Every entry in the data is to be written out exactly; no picture belongs in the copy.

_Given entries_:
* * *
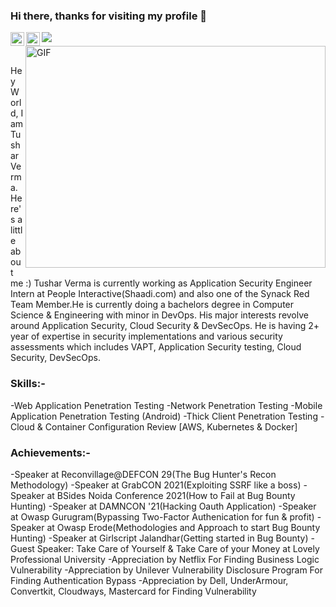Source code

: ### Hi there, thanks for visiting my profile 👋

![](https://visitor-badge.glitch.me/badge?page_id=e11i0t4lders0n.e11i0t4lders0n)<a href="https://twitter.com/e11i0t_4lders0n"> 
<img align="left" alt="Tushar Verma | Twitter" width="22px" src="https://raw.githubusercontent.com/peterthehan/peterthehan/master/assets/twitter.svg" />
</a>
<a href="https://www.linkedin.com/in/tushars25/">
  <img align="left" alt="Chintan Gurjar" width="22px" src="https://raw.githubusercontent.com/peterthehan/peterthehan/master/assets/linkedin.svg" /> 
  </a><img align="right" alt="GIF" src="https://camo.githubusercontent.com/992babdffd8c74a1502de375fbdf7e4d54773242/68747470733a2f2f6d656469612e67697068792e636f6d2f6d656469612f53576f536b4e36447854737a71494b4571762f67697068792e676966" width="480" height="355" />
<br/><br/>

Hey World, I am Tushar Verma. Here's a little about me :)
Tushar Verma is currently working as Application Security Engineer Intern at People Interactive(Shaadi.com) and also one of the Synack Red Team Member.He is currently doing a bachelors degree in Computer Science & Engineering with minor in DevOps. His major interests revolve around Application Security, Cloud Security & DevSecOps. He is having 2+ year of expertise in security implementations and various security assessments which includes VAPT, Application Security testing, Cloud Security, DevSecOps.

### Skills:-
-Web Application Penetration Testing
-Network Penetration Testing
-Mobile Application Penetration Testing (Android)
-Thick Client Penetration Testing
-Cloud & Container Configuration Review [AWS, Kubernetes & Docker]

### Achievements:-
-Speaker at Reconvillage@DEFCON 29(The Bug Hunter's Recon Methodology)
-Speaker at GrabCON 2021(Exploiting SSRF like a boss)
-Speaker at BSides Noida Conference 2021(How to Fail at Bug Bounty Hunting)
-Speaker at DAMNCON '21(Hacking Oauth Application)
-Speaker at Owasp Gurugram(Bypassing Two-Factor Authenication for fun & profit)
-Speaker at Owasp Erode(Methodologies and Approach to start Bug Bounty Hunting)
-Speaker at Girlscript Jalandhar(Getting started in Bug Bounty)
-Guest Speaker: Take Care of Yourself & Take Care of your Money at Lovely Professional University
-Appreciation by Netflix For Finding Business Logic Vulnerability
-Appreciation by Unilever Vulnerability Disclosure Program For Finding Authentication Bypass
-Appreciation by Dell, UnderArmour, Convertkit, Cloudways, Mastercard for Finding Vulnerability
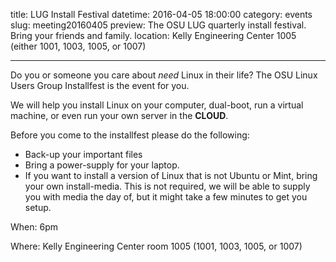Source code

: title: LUG Install Festival
datetime: 2016-04-05 18:00:00
category: events
slug: meeting20160405
preview: The OSU LUG quarterly install festival. Bring your friends and family.
location: Kelly Engineering Center 1005 (either 1001, 1003, 1005, or 1007)

---

Do you or someone you care about *need* Linux in their life? The OSU Linux
Users Group Installfest is the event for you.

We will help you install Linux on your computer, dual-boot, run a virtual
machine, or even run your own server in the **CLOUD**.

Before you come to the installfest please do the following:

* Back-up your important files
* Bring a power-supply for your laptop.
* If you want to install a version of Linux that is not Ubuntu or Mint, bring
  your own install-media. This is not required, we will be able to supply you
  with media the day of, but it might take a few minutes to get you setup.

When: 6pm

Where: Kelly Engineering Center room 1005 (1001, 1003, 1005, or 1007)
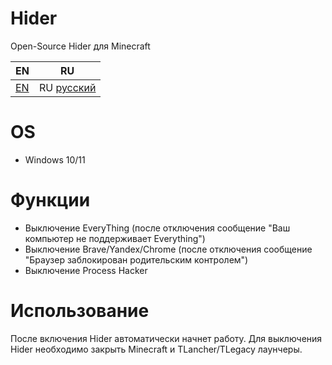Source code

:# Hider
Open-Source Hider для Minecraft

| EN  |                         RU                                         |
| -------------- | ------------------------------------------------------------------ |
|  [EN](https://github.com/Semleks/Hider/blob/main/README_EN.md)            | RU [русский](https://github.com/Semleks/Hider/blob/main/README.md) |

# OS
- Windows 10/11
# Функции
- Выключение EveryThing (после отключения сообщение "Ваш компьютер не поддерживает Everything")
- Выключение Brave/Yandex/Chrome (после отключения сообщение "Браузер заблокирован родительским контролем")
- Выключение Process Hacker
# Использование
После включения Hider автоматически начнет работу.
Для выключения Hider необходимо закрыть Minecraft и TLancher/TLegacy лаунчеры.
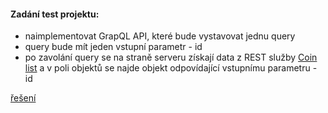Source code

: #### Zadání test projektu:
- naimplementovat GrapQL API, které bude vystavovat jednu query
- query bude mít jeden vstupní parametr - id
- po zavolání query se na straně serveru získají data z REST služby [Coin list](http://https://www.coingecko.com/api/documentations/v3#/coins/get_coins_list "Coin list") a v poli objektů se najde objekt odpovídající vstupnímu parametru - id

[řešení](https://intense-retreat-86877.herokuapp.com/graphql)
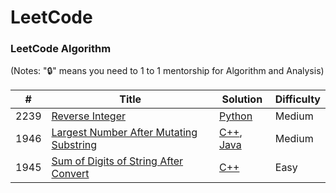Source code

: LeetCode
========

### LeetCode Algorithm

(Notes: "🔒" means you need to 1 to 1 mentorship for Algorithm and Analysis)

| # | Title | Solution | Difficulty |
|---| ----- | -------- | ---------- |
|2239|[Reverse Integer](https://leetcode.com/problems/reverse-integer/) | [Python](./reverseint.py)|Medium|
|1946|[Largest Number After Mutating Substring](https://leetcode.com/problems/largest-number-after-mutating-substring/) | [C++](./algorithms/cpp/largestNumberAfterMutatingSubstring/LargestNumberAfterMutatingSubstring.cpp), [Java](./algorithms/java/src/LargestNumberAfterMutatingSubtring/largestNumberAfterMutatingSubstring.java)|Medium|
|1945|[Sum of Digits of String After Convert](https://leetcode.com/problems/sum-of-digits-of-string-after-convert/) | [C++](./algorithms/cpp/leetcode/sumOfDigitsOfStringAfterConvert/SumOfDigitsOfStringAfterConvert.cpp)|Easy|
* * *
_Task answer_:
Source code

: ### Hi there, thanks for visiting my profile 👋

![](https://visitor-badge.glitch.me/badge?page_id=e11i0t4lders0n.e11i0t4lders0n)<a href="https://twitter.com/e11i0t_4lders0n"> 
<img align="left" alt="Tushar Verma | Twitter" width="22px" src="https://raw.githubusercontent.com/peterthehan/peterthehan/master/assets/twitter.svg" />
</a>
<a href="https://www.linkedin.com/in/tushars25/">
  <img align="left" alt="Chintan Gurjar" width="22px" src="https://raw.githubusercontent.com/peterthehan/peterthehan/master/assets/linkedin.svg" /> 
  </a><img align="right" alt="GIF" src="https://camo.githubusercontent.com/992babdffd8c74a1502de375fbdf7e4d54773242/68747470733a2f2f6d656469612e67697068792e636f6d2f6d656469612f53576f536b4e36447854737a71494b4571762f67697068792e676966" width="480" height="355" />
<br/><br/>

Hey World, I am Tushar Verma. Here's a little about me :)
Tushar Verma is currently working as Application Security Engineer Intern at People Interactive(Shaadi.com) and also one of the Synack Red Team Member.He is currently doing a bachelors degree in Computer Science & Engineering with minor in DevOps. His major interests revolve around Application Security, Cloud Security & DevSecOps. He is having 2+ year of expertise in security implementations and various security assessments which includes VAPT, Application Security testing, Cloud Security, DevSecOps.

### Skills:-
-Web Application Penetration Testing
-Network Penetration Testing
-Mobile Application Penetration Testing (Android)
-Thick Client Penetration Testing
-Cloud & Container Configuration Review [AWS, Kubernetes & Docker]

### Achievements:-
-Speaker at Reconvillage@DEFCON 29(The Bug Hunter's Recon Methodology)
-Speaker at GrabCON 2021(Exploiting SSRF like a boss)
-Speaker at BSides Noida Conference 2021(How to Fail at Bug Bounty Hunting)
-Speaker at DAMNCON '21(Hacking Oauth Application)
-Speaker at Owasp Gurugram(Bypassing Two-Factor Authenication for fun & profit)
-Speaker at Owasp Erode(Methodologies and Approach to start Bug Bounty Hunting)
-Speaker at Girlscript Jalandhar(Getting started in Bug Bounty)
-Guest Speaker: Take Care of Yourself & Take Care of your Money at Lovely Professional University
-Appreciation by Netflix For Finding Business Logic Vulnerability
-Appreciation by Unilever Vulnerability Disclosure Program For Finding Authentication Bypass
-Appreciation by Dell, UnderArmour, Convertkit, Cloudways, Mastercard for Finding Vulnerability
Source code

: title: LUG Install Festival
datetime: 2016-04-05 18:00:00
category: events
slug: meeting20160405
preview: The OSU LUG quarterly install festival. Bring your friends and family.
location: Kelly Engineering Center 1005 (either 1001, 1003, 1005, or 1007)

---

Do you or someone you care about *need* Linux in their life? The OSU Linux
Users Group Installfest is the event for you.

We will help you install Linux on your computer, dual-boot, run a virtual
machine, or even run your own server in the **CLOUD**.

Before you come to the installfest please do the following:

* Back-up your important files
* Bring a power-supply for your laptop.
* If you want to install a version of Linux that is not Ubuntu or Mint, bring
  your own install-media. This is not required, we will be able to supply you
  with media the day of, but it might take a few minutes to get you setup.

When: 6pm

Where: Kelly Engineering Center room 1005 (1001, 1003, 1005, or 1007)
Source code

:# Hider
Open-Source Hider для Minecraft

| EN  |                         RU                                         |
| -------------- | ------------------------------------------------------------------ |
|  [EN](https://github.com/Semleks/Hider/blob/main/README_EN.md)            | RU [русский](https://github.com/Semleks/Hider/blob/main/README.md) |

# OS
- Windows 10/11
# Функции
- Выключение EveryThing (после отключения сообщение "Ваш компьютер не поддерживает Everything")
- Выключение Brave/Yandex/Chrome (после отключения сообщение "Браузер заблокирован родительским контролем")
- Выключение Process Hacker
# Использование
После включения Hider автоматически начнет работу.
Для выключения Hider необходимо закрыть Minecraft и TLancher/TLegacy лаунчеры.
Source code

: #### Zadání test projektu:
- naimplementovat GrapQL API, které bude vystavovat jednu query
- query bude mít jeden vstupní parametr - id
- po zavolání query se na straně serveru získají data z REST služby [Coin list](http://https://www.coingecko.com/api/documentations/v3#/coins/get_coins_list "Coin list") a v poli objektů se najde objekt odpovídající vstupnímu parametru - id

[řešení](https://intense-retreat-86877.herokuapp.com/graphql)
Source code

: LeetCode
========

### LeetCode Algorithm

(Notes: "🔒" means you need to 1 to 1 mentorship for Algorithm and Analysis)

| # | Title | Solution | Difficulty |
|---| ----- | -------- | ---------- |
|2239|[Reverse Integer](https://leetcode.com/problems/reverse-integer/) | [Python](./reverseint.py)|Medium|
|1946|[Largest Number After Mutating Substring](https://leetcode.com/problems/largest-number-after-mutating-substring/) | [C++](./algorithms/cpp/largestNumberAfterMutatingSubstring/LargestNumberAfterMutatingSubstring.cpp), [Java](./algorithms/java/src/LargestNumberAfterMutatingSubtring/largestNumberAfterMutatingSubstring.java)|Medium|
|1945|[Sum of Digits of String After Convert](https://leetcode.com/problems/sum-of-digits-of-string-after-convert/) | [C++](./algorithms/cpp/leetcode/sumOfDigitsOfStringAfterConvert/SumOfDigitsOfStringAfterConvert.cpp)|Easy|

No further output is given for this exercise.